Boulder’s Realness Project creates safety in — and out — of prison
Friday, Feb. 3, 2023
On Wednesday, February 22, the Dairy Arts Center in Boulder (2590 Walnut) will screen “The First Step,” a documentary chronicling CNN host Van Jones’ efforts to get a criminal justice reform bill through Congress with bipartisan support.
Learn more and watch a trailer: firststepfilm.com/
Boulder-based nonprofit Realness Project is sponsoring the event. We chatted with Realness Project’s executive director, Laurie Lazar, to learn more about her work, the film and the need for criminal justice reform.
What is the Realness Project?
Realness Project, we’re a nonprofit based in Boulder. We go into prisons and run programs in prisons. What we’re committed to is transforming the experience of incarceration through the power of human connection. It’s all about creating better humans rather than better criminals.
Our taxpayer money is going to pay for people in prison. Why not have it pay for people who are going to come out and infuse our society with really positive relational skills?
How did you get connected with the filmmakers, and why did you want to sponsor the screening?
This film that is coming out, they’re doing this premiere of it across the country. The filmmakers reached out and said, ‘Let’s talk. We’re planning on coming to the Dairy in Boulder.’ That was my neighborhood. I watched the film, and I’m just a huge fan of Van Jones and what he does and what he stands for.
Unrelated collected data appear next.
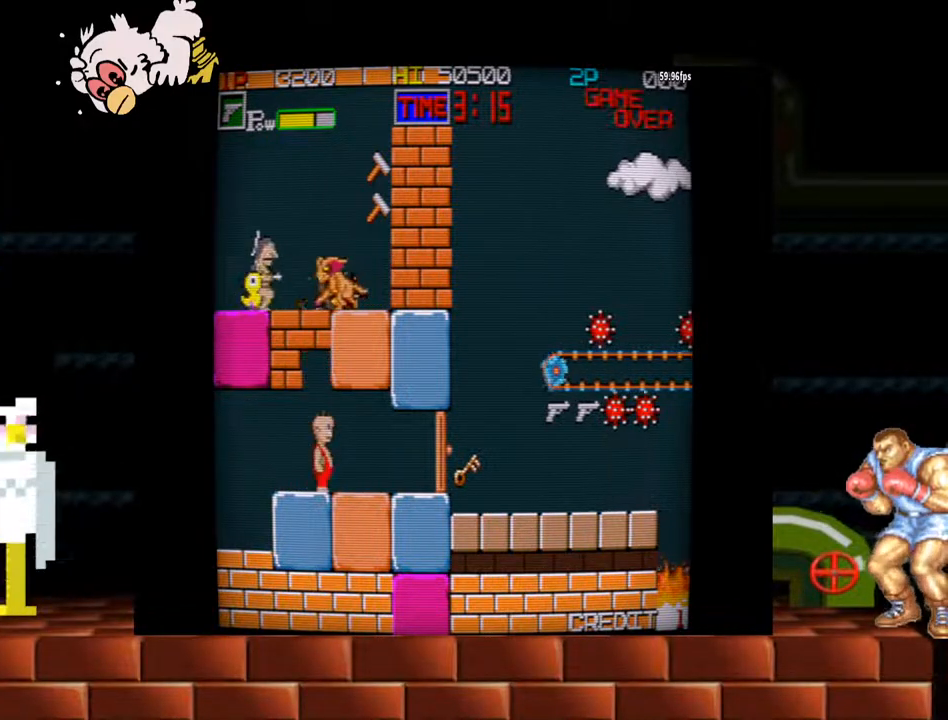
{"buttons": [], "left_stick": "center", "events": [[367, "left_stick", "left"], [467, "left_stick", "center"]]}
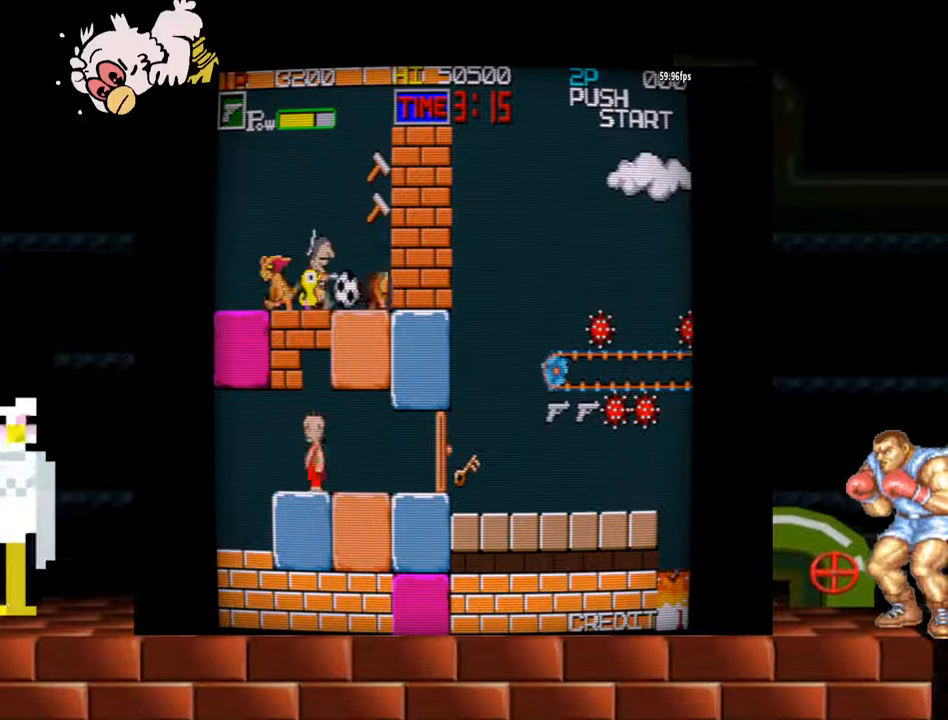
{"buttons": [], "left_stick": "center", "events": [[133, "left_stick", "right"], [267, "left_stick", "center"]]}
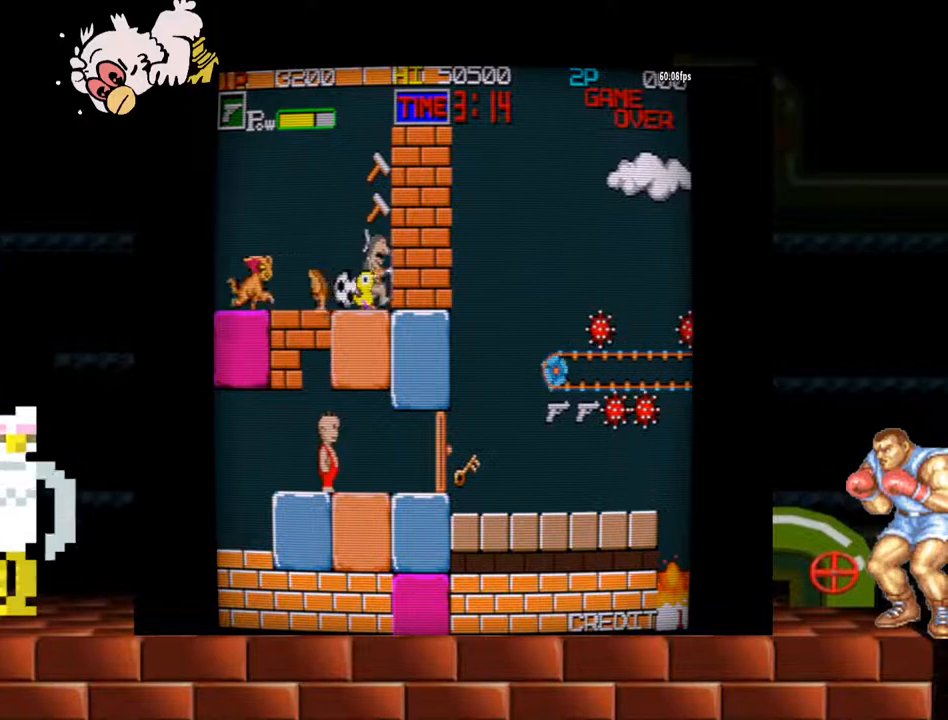
{"buttons": [], "left_stick": "center", "events": []}
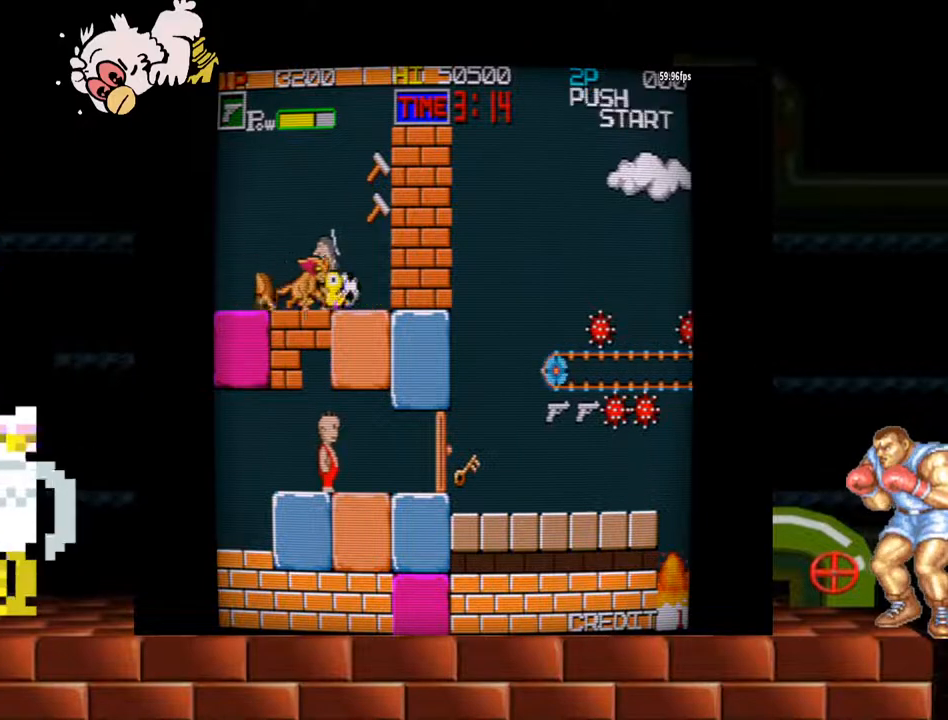
{"buttons": [], "left_stick": "left", "events": [[233, "Y", "down"], [267, "left_stick", "left"], [333, "Y", "up"]]}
He seems to be a real champion for the dignity of all human beings, no matter who they are. That’s a stand we take. They also are really committed to overcoming obstacles in the field of polarization. That’s what we do as well.
There’s a lot of polarization in prison, with races and gangs. We help people see beyond that and bring down the walls and create something new. Van Jones did that with The First Step Act.
(Editor’s note: The First Step Act, passed in 2018, was the first criminal justice reform bill passed in more than a decade. It shortened sentences for some and enabled others to leave prison earlier through compassionate release or participation in rehabilitation and recidivism-reducing programs. Learn more.)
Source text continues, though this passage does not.